Operation Embodiment of End Node: FIGS. 8, 3, 4A, 4B, 5A-5C, and 6

The operation embodiment of the end node is different, compared with the prior art example shown in FIG. 14, in that step S31 is substituted for step S3, and steps S32-S34 are added after step S17.

Namely, also in the case of the end node, in the same way as the above-mentioned intermediate node, the Sub-TLV generation processing is performed together with the alarm mask processing. Even after the alarm recovery notification is prevented, the alarm mask release processing based on FIG. 6 is executed in the presence of the I/M/O bit designations.

It is to be noted that the above-mentioned embodiments of FIGS. 3, 4A, 4B, 5A-5C, and 6 may be applied to this end node.

It is to be noted that the present invention is not limited by the above-mentioned embodiments, and it is obvious that various modifications may be made by one skilled in the art based on the recitation of the claims.

Claims

1. A path alarm processing method comprising:

a first step of performing an alarm mask release designation together with an alarm mask designation upon path setup; and

a second step of releasing an alarm mask based on the alarm mask release designation when a recovery of a generated alarm is recognized during alarm monitoring.

2. The path alarm processing method as claimed in claim 1, wherein the path setup comprises a path setup by GMPLS.

3. The path alarm processing method as claimed in claim 1, wherein the alarm mask designation and the alarm mask release designation are performed upon path setup command input.

4. The path alarm processing method as claimed in claim 1, wherein the alarm mask designation and the alarm mask release designation are stored in a predetermined field of a path message received upon path setup.

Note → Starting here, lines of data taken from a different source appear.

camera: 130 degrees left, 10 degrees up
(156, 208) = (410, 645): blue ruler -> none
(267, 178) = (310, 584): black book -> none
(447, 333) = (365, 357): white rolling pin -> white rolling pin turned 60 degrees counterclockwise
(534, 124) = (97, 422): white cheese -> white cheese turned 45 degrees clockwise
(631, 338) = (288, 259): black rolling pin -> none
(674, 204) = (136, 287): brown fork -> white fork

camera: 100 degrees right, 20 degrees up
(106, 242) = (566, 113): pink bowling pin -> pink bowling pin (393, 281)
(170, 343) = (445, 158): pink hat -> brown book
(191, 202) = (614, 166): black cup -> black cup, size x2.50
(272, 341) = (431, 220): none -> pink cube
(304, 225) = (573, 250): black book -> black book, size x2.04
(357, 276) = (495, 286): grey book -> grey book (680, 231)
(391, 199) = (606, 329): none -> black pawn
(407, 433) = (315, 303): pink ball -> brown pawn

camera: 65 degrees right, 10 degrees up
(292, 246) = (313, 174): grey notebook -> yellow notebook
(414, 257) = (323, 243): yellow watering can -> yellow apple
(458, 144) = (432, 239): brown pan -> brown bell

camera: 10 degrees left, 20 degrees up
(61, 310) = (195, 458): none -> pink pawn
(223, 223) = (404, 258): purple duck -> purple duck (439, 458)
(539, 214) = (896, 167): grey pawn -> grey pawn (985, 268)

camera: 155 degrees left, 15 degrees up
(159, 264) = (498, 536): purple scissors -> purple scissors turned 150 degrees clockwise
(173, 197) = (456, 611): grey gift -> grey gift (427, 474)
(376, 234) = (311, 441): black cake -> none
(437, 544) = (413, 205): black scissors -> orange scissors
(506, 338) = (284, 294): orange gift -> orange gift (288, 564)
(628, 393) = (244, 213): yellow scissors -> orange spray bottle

5. The path alarm processing method as claimed in claim 4, wherein the predetermined field comprises an ADMIN_STATUS field in the path message, and unused bits of a Sub-TLV field in the ADMIN_STATUS field are assigned to the alarm mask release designation.

6. The path alarm processing method as claimed in claim 5, wherein the alarm mask release designation is conditional on, by using the unused bits, at least any one of a fixed time having passed after the path setup, a predetermined message indicating the alarm mask release, and a predetermined number of repetitions of the predetermined message.

7. A path alarm processing device comprising:

a first means performing an alarm mask release designation together with an alarm mask designation upon path setup; and

a second means releasing an alarm mask based on the alarm mask release designation when a recovery of a generated alarm is recognized during alarm monitoring.

8. The path alarm processing device as claimed in claim 7, wherein the path setup comprises a path setup by GMPLS.

9. The path alarm processing device as claimed in claim 7, wherein the alarm mask designation and the alarm mask release designation are performed upon path setup command input.

10. The path alarm processing device as claimed in claim 7, wherein the alarm mask designation and the alarm mask release designation are stored in a predetermined field of a path message received upon path setup.

11. The path alarm processing device as claimed in claim 10, wherein the predetermined field comprises an ADMIN_STATUS field in the path message, and unused bits of a Sub-TLV field in the ADMIN_STATUS field are assigned to the alarm mask release designation.

12. The path alarm processing device as claimed in claim 11, wherein the alarm mask release designation is conditional on, by using the unused bits, at least any one of a fixed time having passed after the path setup, a predetermined message indicating the alarm mask release, and a predetermined number of repetitions of the predetermined message.